O termo anexos escolares, como são chamadas as extensões de matrículas, é utilizado no Governo do Ceará e consiste na matrícula de crianças e jovens na educação básica em uma escola que possui, além da sede,  outros  espaços  físicos  separados  territorialmente. A modalidade foi criada para atender principalmente a população do meio rural e não consta especificamente no Censo Escolar — por isso a caracterização como invisível.

“Esse jovem tem o direito à educação, porque afinal de contas a educação chega pra ele, mas ele sofre uma uma desigualdade enorme em relação a todos os outros. Ele está lá isolado, com professores polivalentes, com infraestrutura muito precária. Quando muito, ele tem três horas de aula por dia”, avalia a professora.

Adaptação ao ensino de tempo integral

Após passar por mudanças como construção de vestiários, adaptação do quadro de funcionários e compra de equipamentos de buffet, a Escola de Ensino Médio de Tempo Integral Presidente José Sarney passou a ofertar a jornada prolongada em 2023. A instituição localizada no bairro Araturi, em Caucaia, na Região Metropolitana de Fortaleza, estava entre as 46 escolas estaduais listadas para a ampliação de jornada em anúncio do então governador Camilo Santana, em junho de 2021.

tempo integral
Legenda: No ensino fundamental, por outro lado, o Ceará ocupa o primeiro lugar, com 41% dos alunos matriculados em tempo integral.
Foto: Thiago Gadelha

Professor de História da instituição desde 2014, Aramis Alexandre conta que a mudança para o Ensino Integral é um “verdadeiro desafio” tanto para os professores quanto para os alunos. De um lado, para os alunos a jornada mais longa exige mais disciplina e organização no processo de aprendizagem, além da adaptação ao currículo do novo Ensino Médio.

Do outro, Aramis aponta que os professores precisam compreender a fase de adaptação e a resistência de muitos estudantes frente à quantidade de aulas e ao cansaço mental, “principalmente em um momento pós pandemia”.

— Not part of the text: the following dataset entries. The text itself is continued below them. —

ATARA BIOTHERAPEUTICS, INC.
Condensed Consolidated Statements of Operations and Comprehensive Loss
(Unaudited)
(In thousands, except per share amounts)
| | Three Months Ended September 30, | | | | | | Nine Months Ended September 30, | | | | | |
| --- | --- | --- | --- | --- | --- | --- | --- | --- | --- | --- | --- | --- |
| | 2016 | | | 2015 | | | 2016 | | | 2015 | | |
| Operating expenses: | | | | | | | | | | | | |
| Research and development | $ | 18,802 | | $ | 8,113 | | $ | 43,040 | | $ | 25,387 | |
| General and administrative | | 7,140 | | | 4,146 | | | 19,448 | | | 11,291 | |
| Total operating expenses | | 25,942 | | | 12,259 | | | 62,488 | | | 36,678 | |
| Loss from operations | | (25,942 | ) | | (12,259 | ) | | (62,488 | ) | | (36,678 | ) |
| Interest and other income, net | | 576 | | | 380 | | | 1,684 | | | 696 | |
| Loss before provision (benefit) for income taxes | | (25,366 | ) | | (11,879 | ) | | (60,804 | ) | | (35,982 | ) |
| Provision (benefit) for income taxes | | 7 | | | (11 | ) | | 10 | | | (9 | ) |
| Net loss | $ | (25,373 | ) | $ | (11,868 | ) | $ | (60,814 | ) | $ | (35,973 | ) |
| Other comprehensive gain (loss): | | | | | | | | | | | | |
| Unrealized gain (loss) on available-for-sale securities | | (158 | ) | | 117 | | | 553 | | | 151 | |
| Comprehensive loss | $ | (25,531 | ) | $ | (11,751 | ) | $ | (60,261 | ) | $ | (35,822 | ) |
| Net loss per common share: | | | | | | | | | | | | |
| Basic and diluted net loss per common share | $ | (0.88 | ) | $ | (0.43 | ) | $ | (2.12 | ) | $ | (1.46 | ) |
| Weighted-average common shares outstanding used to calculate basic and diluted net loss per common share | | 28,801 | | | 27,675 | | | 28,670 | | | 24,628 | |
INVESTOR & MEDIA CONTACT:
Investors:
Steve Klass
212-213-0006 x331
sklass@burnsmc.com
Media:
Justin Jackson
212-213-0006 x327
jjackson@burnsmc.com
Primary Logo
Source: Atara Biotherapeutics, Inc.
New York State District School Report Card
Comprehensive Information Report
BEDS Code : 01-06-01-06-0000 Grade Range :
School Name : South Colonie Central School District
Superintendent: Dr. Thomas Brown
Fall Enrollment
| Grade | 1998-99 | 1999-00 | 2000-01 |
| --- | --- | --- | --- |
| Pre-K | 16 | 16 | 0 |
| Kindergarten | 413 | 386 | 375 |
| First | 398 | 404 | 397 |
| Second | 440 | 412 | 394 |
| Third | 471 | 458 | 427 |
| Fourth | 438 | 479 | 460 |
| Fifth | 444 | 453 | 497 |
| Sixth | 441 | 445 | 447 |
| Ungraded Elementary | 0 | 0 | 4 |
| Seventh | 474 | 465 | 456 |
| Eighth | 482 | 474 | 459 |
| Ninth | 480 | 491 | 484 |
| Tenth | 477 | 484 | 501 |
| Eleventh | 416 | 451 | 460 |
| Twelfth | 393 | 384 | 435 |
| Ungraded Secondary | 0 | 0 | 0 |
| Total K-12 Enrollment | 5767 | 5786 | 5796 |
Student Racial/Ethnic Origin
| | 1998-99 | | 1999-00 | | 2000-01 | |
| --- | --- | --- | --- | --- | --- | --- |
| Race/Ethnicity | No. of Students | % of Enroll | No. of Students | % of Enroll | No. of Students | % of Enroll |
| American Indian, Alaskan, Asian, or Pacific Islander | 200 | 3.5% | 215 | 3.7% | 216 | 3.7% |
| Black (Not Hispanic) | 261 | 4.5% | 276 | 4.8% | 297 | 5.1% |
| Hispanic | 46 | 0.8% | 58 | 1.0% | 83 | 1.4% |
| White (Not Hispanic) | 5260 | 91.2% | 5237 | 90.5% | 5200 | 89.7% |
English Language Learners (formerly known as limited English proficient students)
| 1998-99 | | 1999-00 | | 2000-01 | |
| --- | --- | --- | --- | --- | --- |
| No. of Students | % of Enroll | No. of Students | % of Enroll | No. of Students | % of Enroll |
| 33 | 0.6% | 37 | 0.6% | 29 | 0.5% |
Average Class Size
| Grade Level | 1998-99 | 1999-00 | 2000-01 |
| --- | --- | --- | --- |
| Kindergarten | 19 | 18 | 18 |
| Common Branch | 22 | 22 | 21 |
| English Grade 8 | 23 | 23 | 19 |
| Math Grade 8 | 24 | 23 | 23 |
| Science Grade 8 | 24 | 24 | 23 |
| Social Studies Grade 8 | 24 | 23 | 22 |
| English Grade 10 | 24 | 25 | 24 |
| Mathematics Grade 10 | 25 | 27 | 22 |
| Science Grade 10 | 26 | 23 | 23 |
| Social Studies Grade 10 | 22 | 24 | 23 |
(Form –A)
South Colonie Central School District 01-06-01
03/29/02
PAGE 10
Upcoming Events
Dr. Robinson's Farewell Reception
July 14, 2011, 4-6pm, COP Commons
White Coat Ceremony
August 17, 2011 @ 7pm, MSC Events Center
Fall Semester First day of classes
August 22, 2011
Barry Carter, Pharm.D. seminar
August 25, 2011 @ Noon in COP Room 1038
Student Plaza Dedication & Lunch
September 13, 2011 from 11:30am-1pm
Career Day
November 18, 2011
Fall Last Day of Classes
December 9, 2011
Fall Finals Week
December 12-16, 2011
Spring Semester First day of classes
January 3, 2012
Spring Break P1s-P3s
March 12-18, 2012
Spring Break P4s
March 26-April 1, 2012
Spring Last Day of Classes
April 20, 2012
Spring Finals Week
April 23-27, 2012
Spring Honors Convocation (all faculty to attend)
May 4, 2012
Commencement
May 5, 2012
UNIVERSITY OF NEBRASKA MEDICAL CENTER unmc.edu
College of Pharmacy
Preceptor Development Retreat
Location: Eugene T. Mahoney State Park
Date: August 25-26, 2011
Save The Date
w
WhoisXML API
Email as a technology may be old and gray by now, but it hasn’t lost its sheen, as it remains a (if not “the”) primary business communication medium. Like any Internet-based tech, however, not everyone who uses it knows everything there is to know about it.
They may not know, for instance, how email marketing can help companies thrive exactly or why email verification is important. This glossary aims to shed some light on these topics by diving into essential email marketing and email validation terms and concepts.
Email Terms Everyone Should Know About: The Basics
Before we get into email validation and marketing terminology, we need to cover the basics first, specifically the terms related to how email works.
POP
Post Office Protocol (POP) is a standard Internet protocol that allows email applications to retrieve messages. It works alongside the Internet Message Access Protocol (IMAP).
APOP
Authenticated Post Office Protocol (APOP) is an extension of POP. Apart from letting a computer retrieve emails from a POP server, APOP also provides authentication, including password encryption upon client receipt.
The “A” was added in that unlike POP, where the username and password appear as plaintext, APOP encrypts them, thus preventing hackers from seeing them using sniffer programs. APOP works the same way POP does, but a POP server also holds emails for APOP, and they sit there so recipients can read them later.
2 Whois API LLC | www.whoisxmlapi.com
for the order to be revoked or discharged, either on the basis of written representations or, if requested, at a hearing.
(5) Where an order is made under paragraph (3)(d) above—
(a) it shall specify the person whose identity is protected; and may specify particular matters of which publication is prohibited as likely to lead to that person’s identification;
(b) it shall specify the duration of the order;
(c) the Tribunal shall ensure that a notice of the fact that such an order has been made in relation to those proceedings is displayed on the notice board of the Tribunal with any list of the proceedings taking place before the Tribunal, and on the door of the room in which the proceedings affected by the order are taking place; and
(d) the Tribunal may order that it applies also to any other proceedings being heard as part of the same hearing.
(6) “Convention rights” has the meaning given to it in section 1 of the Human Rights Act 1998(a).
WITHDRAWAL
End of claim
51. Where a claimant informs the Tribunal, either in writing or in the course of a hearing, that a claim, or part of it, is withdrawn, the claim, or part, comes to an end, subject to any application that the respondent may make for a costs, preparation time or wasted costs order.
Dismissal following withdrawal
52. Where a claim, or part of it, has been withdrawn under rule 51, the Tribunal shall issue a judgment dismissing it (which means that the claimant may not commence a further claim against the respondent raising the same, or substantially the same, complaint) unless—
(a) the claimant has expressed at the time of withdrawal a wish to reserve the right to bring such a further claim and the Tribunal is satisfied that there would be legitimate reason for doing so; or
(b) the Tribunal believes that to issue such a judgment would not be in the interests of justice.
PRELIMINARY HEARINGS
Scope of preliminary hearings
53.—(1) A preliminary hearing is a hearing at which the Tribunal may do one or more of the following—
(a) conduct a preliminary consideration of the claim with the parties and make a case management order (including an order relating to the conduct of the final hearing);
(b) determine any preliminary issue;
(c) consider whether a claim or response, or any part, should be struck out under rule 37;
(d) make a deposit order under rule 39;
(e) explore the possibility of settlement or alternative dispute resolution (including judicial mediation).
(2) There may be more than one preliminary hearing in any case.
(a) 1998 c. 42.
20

“Os docentes têm que exercitar muito a paciência e saber dosar a quantidade de conteúdo e o ritmo de aprendizagem das turmas para não exigir demais dos estudantes”, afirma.
Aramis Alexandre
Professor de História da Escola de Ensino Médio de Tempo Integral Presidente José Sarney

Apesar de ver aspectos positivos no tempo integral, como a oportunidade de aprofundar conteúdos devido ao tempo que os estudantes têm para exercitar as atividades, o professor aponta que outros momentos de descanso e de "internalização do conhecimento", que não necessariamente precisam ocorrer na escola, também são importantes.

“O ambiente escolar pode ser estimulante, mas também uma distração e não podemos esquecer que estamos lidando com adolescentes e que vivemos ainda uma ‘recuperação’ psicológica, social e econômica de uma pandemia que afetou todos de maneira que ninguém imaginava”, opina.

Além disso, Aramis avalia que é necessário mais investimento e que que mais escolas sejam criadas para que haja melhor distribuição de alunos por sala de aula. “Embora existam muitos debates acerca de uma mesma aula ser possível para 20 e 45 estudantes, o acompanhamento não é. (...) A quantidade de alunos precisa ser reduzida”, destaca.

Formação e remuneração dos profissionais, assim como a estrutura das escolas, também são aspectos que precisam de investimento e melhorias, segundo o professor. “As escolas precisam ter salas climatizadas, com cadeiras confortáveis para que os alunos possam passar o dia com uma mínima qualidade de vida, que por sua vez gera mais aprendizagem. Acaba-se sempre batendo na tecla do investimento. O projeto precisa de gastos. Não se tem uma educação de qualidade sem investimentos”, finaliza.